*** DOCUMENT EXCERPT ***
December 26, 2011 Leave a comment
Recently I’ve gone through a particular project and modified the solution structure and philosophy behind deploying resources for use within a number of public facing SharePoint sites. It’s a concept I actually hadn’t given too much thought to in the past – previously the majority of projects I’ve worked on or created have simply deployed all resources to the /_layouts/ folder and that was that. There are varying reasons why you would choose one method over the other and a discussion on these will form the basis for this post.
The problem was 3-fold. Firstly, some site owners wanted the ability to make changes to the CSS or images themselves and didn’t have access to the servers to do so. Secondly, even if the changes were to be made by the development team they still needed to be done within the weekly change window to deploy the new solution. Finally, because the solution was shared between a number of sites and contained code as well as resources, any minor changes made to an image or CSS file would need to go through a complete and rigorous UAT and regression testing phase before they could be deployed.
The solution was obvious; the resources needed to be stored in the content database, and there are a number of benefits gained from storing resources for SharePoint in there.
- Site owners can be given the ability to make modifications to the images and CSS files if desired. Assuming they don’t have access to the server itself, and they shouldn’t, getting the files into the content database is the best way to enable this.
*** End of DOCUMENT EXCERPT ***
*** DATA PROVIDED ***
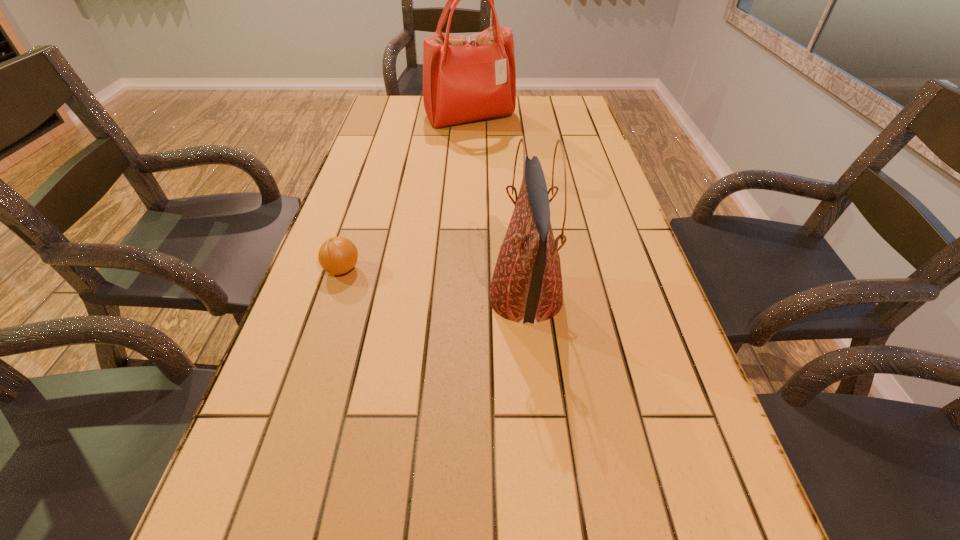
Where is `object at the left edge`? object at the left edge is located at coordinates (338, 255).

The height and width of the screenshot is (540, 960). I want to click on free space at the far edge of the desktop, so click(x=529, y=98).

This screenshot has width=960, height=540. What are the coordinates of `vacant space at the left edge` in the screenshot? It's located at (354, 169).

The height and width of the screenshot is (540, 960). In the image, there is a desktop. Identify the location of vacant space at the right edge. (586, 284).

Where is `vacant space that's between the shortest object and the farthest object`? The image size is (960, 540). vacant space that's between the shortest object and the farthest object is located at coordinates (406, 194).

In order to click on vacant space that is in between the nearer handbag and the shortest object in this screenshot , I will do `click(434, 284)`.

You are a GUI agent. You are given a task and a screenshot of the screen. Output one action in this format:
    pyautogui.click(x=<x>, y=<y>)
    Task: Click on the free spot between the second shortest object and the farthest object
    Image resolution: width=960 pixels, height=540 pixels.
    Given the screenshot: What is the action you would take?
    pyautogui.click(x=498, y=208)

You are a GUI agent. You are given a task and a screenshot of the screen. Output one action in this format:
    pyautogui.click(x=<x>, y=<y>)
    Task: Click on the free spot between the taller handbag and the orange
    Image resolution: width=960 pixels, height=540 pixels.
    Given the screenshot: What is the action you would take?
    pyautogui.click(x=406, y=194)

Identify the location of vacant area that lies between the farthest object and the second tallest object. Image resolution: width=960 pixels, height=540 pixels. (498, 208).

Identify which object is located as the second nearest to the shortest object. Please provide its 2D coordinates. Your answer should be formatted as a tuple, i.e. [(x, y)], where the tuple contains the x and y coordinates of a point satisfying the conditions above.

[(465, 79)]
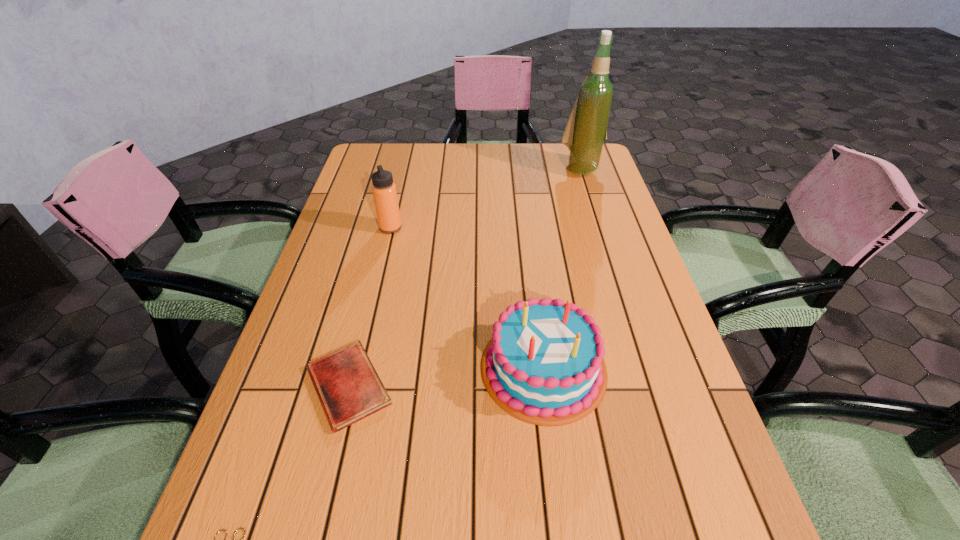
*** End of DATA PROVIDED ***
## TASKS FOR THIS EXERCISE:
**1.** Using the post on deploying SharePoint resources, answer:
(a) To which folder did most of the writer's earlier projects deploy all resources?
(b) Within what time period did changes made by the development team still have to be done?
(c) Where did the writer decide the resources needed to be stored?
**2.** Quote the stretch of the SharePoint resources post from "The solution was obvious;" through "SharePoint in there.".
**3.** Continue the post on deploying SharePoint resources from the point where it ends.

## ACTIVITY ANSWERS:
**1.**
(a) The /_layouts/ folder.
(b) The weekly change window.
(c) The content database.

**2.**
The solution was obvious; the resources needed to be stored in the content database, and there are a number of benefits gained from storing resources for SharePoint in there.

**3.**
- Immediate access. Assuming you’re deploying your resources to the file system via a solution package (and there should be no other option), you’ll require the solution to be deployed and in many cases this needs to be scheduled during a deployment window.
- Versioning. Storing these files within the content database will be able to leverage the in-built versioning capabilities of SharePoint assuming they’re enabled. This could be countered with the fact that source control could be considered a form of file versioning.
- Backups. This in my opinion is somewhat of a minor benefit as any decent disaster recovery plan would incorporate multiple forms of backup which would include source control and the SharePoint server (assuming virtual environments), however having the files in the content database enables the resources to be backed up both via SharePoint mechanisms and via backups of the SQL database.
- Isolation. By storing the files within the content database you’re ensuring that any changes made are far less likely to affect other sites hosted on the same server. Storing the files within separate sub-folders on the file system mitigates this to an extent, but it’s less safe.
- Sandboxed solutions. While not relevant to my own situation in MOSS, deploying the resources to the content database enables the solution to be deployed as a sandboxed solution, opening the door to deploying in a hosted environment.
So why would anyone want to deploy their resources to the file system in the first place? I’m going to start by being cynical – developer laziness. Frankly, with tools such as WSPBuilder in 2007 or the build-in developer tools in 2010 it’s simply easier to place your resources into a mapped folder in your solution rather than creating the feature and module to deploy the files to the content database. There are however legitimate reasons why you may want to go down this path.
- Global access. It is possible that some of the resources you are deploying need to be used across sites for the purpose of common branding. By deploying to the file system all sites will have access to the files without having to duplicate content into the individual content databases.
- Restricting access. While the granular security in SharePoint allows you to lock down access quite significantly, there is the possibility that a user may have levels of access which would give them the ability to modify these resources when they shouldn’t. It would be a bad security scheme that enabled this, but keeping the files out of the content database and on the file system would ensure this never happened.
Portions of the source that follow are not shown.